To mark the one-year anniversary of the Sandy Hook Elementary School shootings, which left 20 students and six adults dead, a vigil for victims of gun violence was held at Washington National Cathedral last week.
The vigil, sponsored in part by the Newtown Foundation, was a service to remember and honor the more than 30,000 people who lose their lives to gun violence each year. It provided a space for the community to come together in prayers for hope, peace, and love.
After three minutes of silence during the calling bells, a trio of faith leaders, including a rabbi, a Sikh leader, and a Christian minister, offered up calls to prayer. At his turn to speak, Dr. Rajwant Singh affirmed that “whichever way we reach out to God, we can become separated from each other by ignorance, hatred, and violence.” “Each heart is God’s heart, and each body is God’s temple,” Singh continued, “so if you want to honor God, don’t take anyone’s life, or break anyone’s heart.”
The Very Rev. Gary Hall, dean of Washington National Cathedral, spoke against the “epidemic gun violence” continuing to plague the United States. Hall strongly proclaimed that, despite its strong legislative ties, “the gun lobby is no match for the cross lobby,” also noting, “as Christians, we follow one who died at the hands of human violence.”

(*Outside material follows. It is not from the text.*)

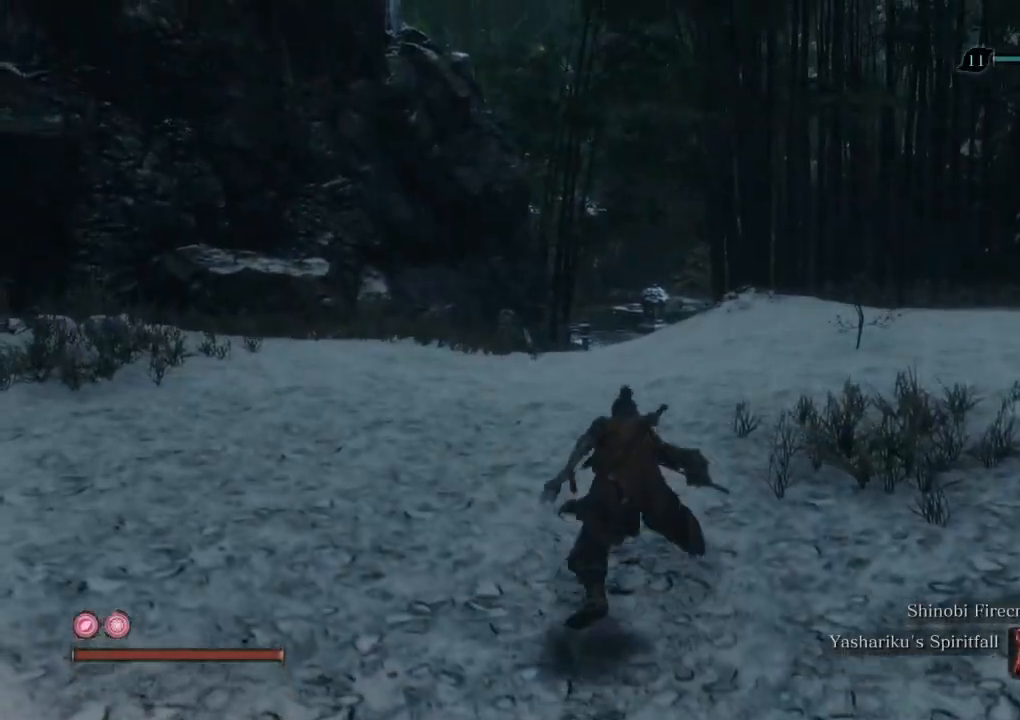
{"keys": ["shift", "w"], "mouse": [], "events": []}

Those gathered heard from immediate family members of loved ones who had been lost due to an act of gun violence. After hearing each story, attendees participated by responding in solidarity “We will remember,” and “We will not be silent.”

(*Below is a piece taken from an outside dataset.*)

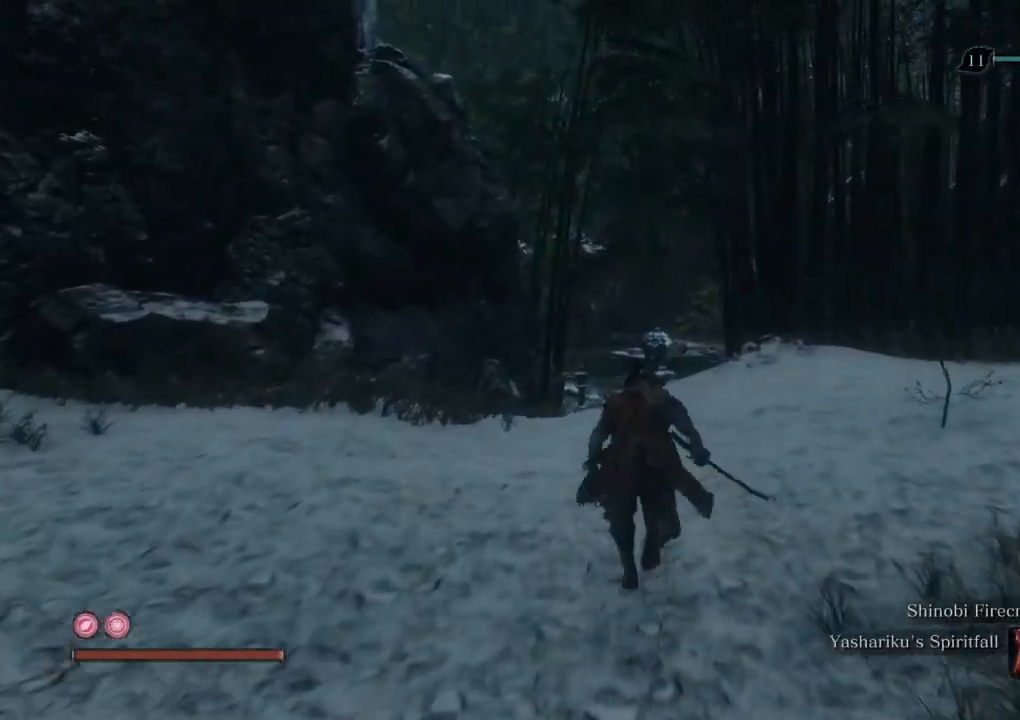
{"keys": ["shift", "w"], "mouse": [], "events": []}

While the remembrance ceremony was intentionally created as a nonpolitical time of reflection and prayer, survivors of gun violence, as well as families who had lost someone, asked elected officials to pass legislation that would keep guns out of the hands of those who could become a threat to others. Speakers asked for common-sense laws that could prevent future violence, such as mandatory background checks on gun purchases.

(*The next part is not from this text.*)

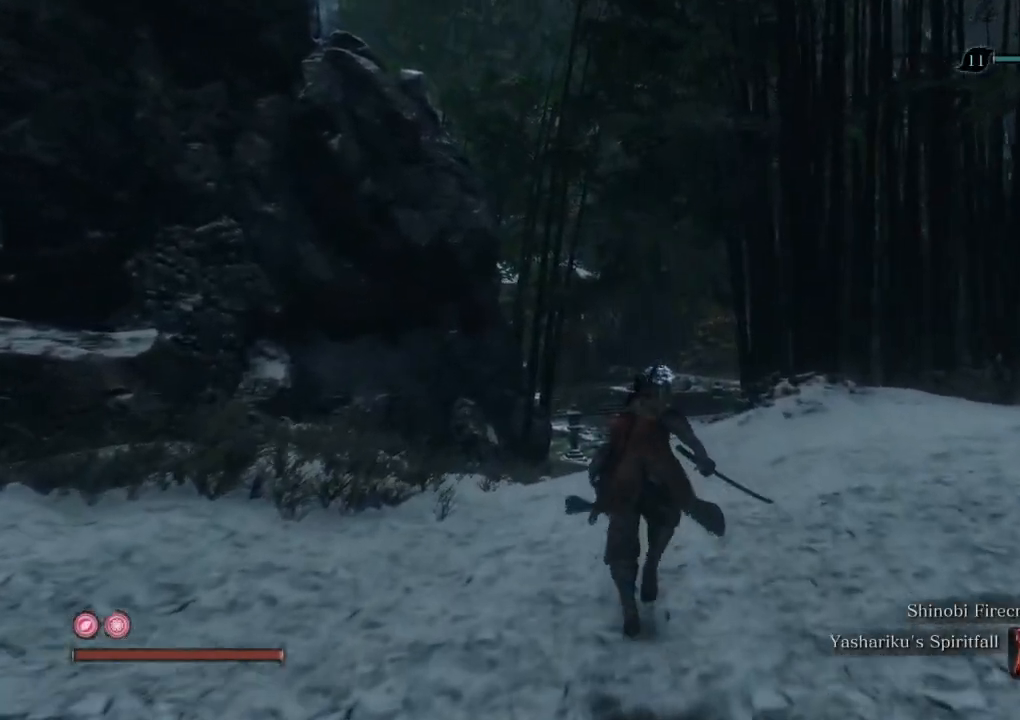
{"keys": ["shift", "w"], "mouse": [], "events": []}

Eleanor Holmes Norton, congressional delegate for the District of Columbia, called those grieving to persistence. Extending her arm around the cathedral’s podium, she said, “This is where we honor dignitaries who have died, and where we mourn national tragedies.” It is fitting to honor the victims of Sandy Hook and Columbine, Tucson and Fort Hood, Aurora and the Navy Yard in this way, ticking off the names of places where other mass shootings had occurred. “We have been anointed to persist in their name,” exhorted Norton.
The vigil include the singing of “The Angel’s Lullaby” by the World Children’s Choir and a hymn by Carole King, as well as a violin performance of John Lennon’s “Imagine,” in memory of its author, a victim of gun violence who died 33 years ago the same week.
Rev. Matthew Crebbin of Newtown Congregational Church encouraged listeners that “even though the shadows of despair press upon so many, let us pray for grace to appear in the dark of the night of fear and apathy. A light shines in the darkness and the darkness does not overcome it.”
At the vigil’s close, attendees, holding the distributed small candles, filed through the exits singing “This Little Light of Mine.”
During this holiday season, many families are facing the pain of empty chairs, their loved ones having been taken from this world through an act of gun violence. For many, the keen ache of their absence will be afresh, but for far too many others, it marks another year without their father, mother, son, daughter, brother, or sister.
For those missing someone, I want to offer Jesus’ words: “Blessed are those who mourn, for they will be comforted.” Please know that God grieves with you.
My prayer for all who have been affected by this issue echoes the words of Rev. Kenneth Samuel of Victory for the World Church in Stone Mountain, Georgia: “Please let our profound grief over gun violence continue to encourage us, to engage us in reckless and wanton acts of compassion and care.”
Anna Hall is campaigns assistant for Sojourners.